What the exercise asks —
Print every line of text from all of the material below without changing anything, and leave the pictures out.

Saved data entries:
-- -- --

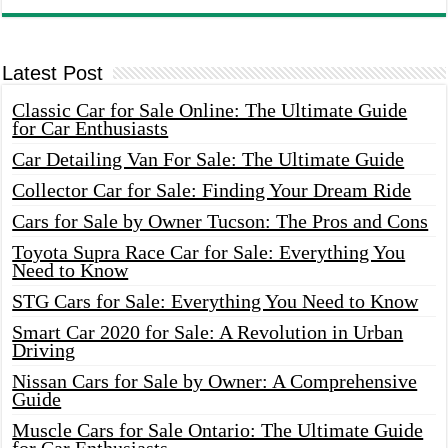
Latest Post
Classic Car for Sale Online: The Ultimate Guide
for Car Enthusiasts
Car Detailing Van For Sale: The Ultimate Guide
Collector Car for Sale: Finding Your Dream Ride
Cars for Sale by Owner Tucson: The Pros and Cons
Toyota Supra Race Car for Sale: Everything You
Need to Know
STG Cars for Sale: Everything You Need to Know
Smart Car 2020 for Sale: A Revolution in Urban
Driving
Nissan Cars for Sale by Owner: A Comprehensive
Guide
Muscle Cars for Sale Ontario: The Ultimate Guide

-- -- --

Task output —
Latest Post
Classic Car for Sale Online: The Ultimate Guide
for Car Enthusiasts
Car Detailing Van For Sale: The Ultimate Guide
Collector Car for Sale: Finding Your Dream Ride
Cars for Sale by Owner Tucson: The Pros and Cons
Toyota Supra Race Car for Sale: Everything You
Need to Know
STG Cars for Sale: Everything You Need to Know
Smart Car 2020 for Sale: A Revolution in Urban
Driving
Nissan Cars for Sale by Owner: A Comprehensive
Guide
Muscle Cars for Sale Ontario: The Ultimate Guide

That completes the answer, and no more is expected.